Reading passage
_____
Putting people-centric metrics first opens the door to big time

The marketer’s job is to identify the metrics customers most want to improve and use ‘big-time process management’ to deliver them

If you wan to mug up in the critical themes of modern marketing in less than 15 min, get hold of the laste issue of Harvard Business Review (HBR) and read the interview with Amazon’s founder Jeff Bezos

Bezos makes many points in this interview. For example, he observes that all his big decisions have taken between five and seven years to have “a meaningful impact on the economics of the company”. Where that leaves companies which insist on three-year payback times, I don’t know.

But let’s focus on a few points. First, HBR asked Bezos how he decides which innovations to prioritise – which big investments to plump for? His answer may surprise you. Amazon bases its strategy on “things that won’t change”, he says.

Focus innovation on things that won’t change? How does that stack up? Bezos’ answer is simple. Over the next five to ten years loads of things are going to change, but if you try to predict exactly what they are or how they will unfold, first you’ll almost certainly get it wrong and, second, you’ll be chopping and changing your “strategy” every few minutes.

But while technologies, products and channels often change dramatically some things don’t. For example, it’s unlikely that in ten years’ time customers will be saying “I love Amazon, but if only they could deliver my products a little more slowly”. Or at a higher price. So if Amazon develops “flywheels” that improve these aspects of its service, says Bezos, “ten years from now it’ll be spinning faster and faster”.

Bezos’ point goes much deeper than first impressions. A lot of baloney has been spouted about how consumers are changing. If truth be told however, people don’t change much over decades or even centuries. Their basic needs and desires remain pretty much the same. What changes is how they go about meeting these needs and desires.

The unchanging core of what consumers want is better use of their personal assets – such as time, money, energy, attention and so on – to achieve better outcomes in their lives, such as greater emotional enrichment and less hassle. The secret of success for any product, service, technology or channel, therefore, is not its particular attributes but how well these attributes address this unchanging core: how to improve the person’s economics?

Market performance
That (in turn) means that the only metrics that really matter – the only ROI figures that actually impact market performance – is personal ROI. Does it save me time, money or energy? Does it give me a richer return in some way? Yet none of these metrics currently register on brand managers’ reports or boardroom agendas. Old favourites such as market share, sales volumes, margin and retention rates hardly connect with the metrics that really matter. They are product and corporation-centric and not person-centric. But Bezos is focusing on person-centric metrics such as “time saved”, “money saved” and so on. Obvious? Yes. Simple? Probably not. Fundamental? Absolutely.

This has knock-on implications for corporate cultures and decision-making processes. Bezos distinguishes between companies that operate on the basis of the “Institutional No” versus the “Institutional Yes”. There are occasions where there are so many variables and unknowns that “we get into an infinite loop and can’t decide what to do”, he observes. If X happens it will all turn out fine. But if Y happens we will have egg on our face, and Y is a real possibility. In companies where the “Institutional No” prevails, the result is paralysis. Nothing happens because the risks of doing anything are too high.
_____
Prompt
Carry the article on person-centric marketing metrics forward from its final sentence.
_____
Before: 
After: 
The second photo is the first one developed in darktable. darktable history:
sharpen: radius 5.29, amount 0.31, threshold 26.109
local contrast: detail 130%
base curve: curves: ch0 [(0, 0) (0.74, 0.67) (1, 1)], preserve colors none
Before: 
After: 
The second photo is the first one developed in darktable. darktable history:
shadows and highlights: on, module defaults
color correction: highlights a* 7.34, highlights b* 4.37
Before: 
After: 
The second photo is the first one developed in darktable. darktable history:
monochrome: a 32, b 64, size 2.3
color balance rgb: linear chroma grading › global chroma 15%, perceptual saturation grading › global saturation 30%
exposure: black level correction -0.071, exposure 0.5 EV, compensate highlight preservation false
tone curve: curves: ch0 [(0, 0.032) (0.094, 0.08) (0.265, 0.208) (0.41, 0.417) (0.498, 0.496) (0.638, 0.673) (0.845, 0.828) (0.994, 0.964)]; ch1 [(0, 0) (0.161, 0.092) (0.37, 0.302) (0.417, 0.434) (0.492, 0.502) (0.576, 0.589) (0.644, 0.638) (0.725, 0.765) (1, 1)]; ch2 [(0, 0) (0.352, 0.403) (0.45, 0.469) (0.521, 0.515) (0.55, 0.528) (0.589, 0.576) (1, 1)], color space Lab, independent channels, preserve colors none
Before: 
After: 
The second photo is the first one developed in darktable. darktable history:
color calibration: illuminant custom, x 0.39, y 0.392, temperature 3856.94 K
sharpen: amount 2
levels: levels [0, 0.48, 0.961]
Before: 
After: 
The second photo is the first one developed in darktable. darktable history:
_____
Result
But at Amazon, Bezos has created a simplifying decision-making short-cut: make the decision on one criterion only – “what’s better for the consumer?” Whichever option is best for the consumer gets the “Institutional Yes”. This creates a new focus: we have decided to do this, now we have to “figure out a way” to make it happen, which involves being “stubborn on the vision and flexible on the details”.

Figuring out a way has its own knock-on implications. Bezos never says this in as many words, but here’s my take on it: in the end all innovation boils down to the challenge of operational excellence. Great ideas don’t remain great unless they are implemented, and implementing great ideas almost inevitably involves changing the way we do things. So, according to Bezos “defect reduction and execution are one of the reasons we have been successful for customers”. Success comes from continually improving repeatable processes – “lean’ thinking” – or what Bezos calls “big-time process management”.

Are your eyes begin to glaze over? For many marketers, this glaze-over factor is a real problem because the only way to deliver those critical customer metrics (saved time, saved money, etc) is via “big-time process management”. The marketer’s job is to identify the metrics customers most want to improve and to champion those “big-time” processes that will deliver these metrics. This is how marketers connect the external to the internal to add value.

There’s one final point that Bezos makes, and it is huge. He tells the story of how Amazon opened its site to third party competitors: they display their prices next to Amazon’s and Amazon helps you buy from the competitor if you want to.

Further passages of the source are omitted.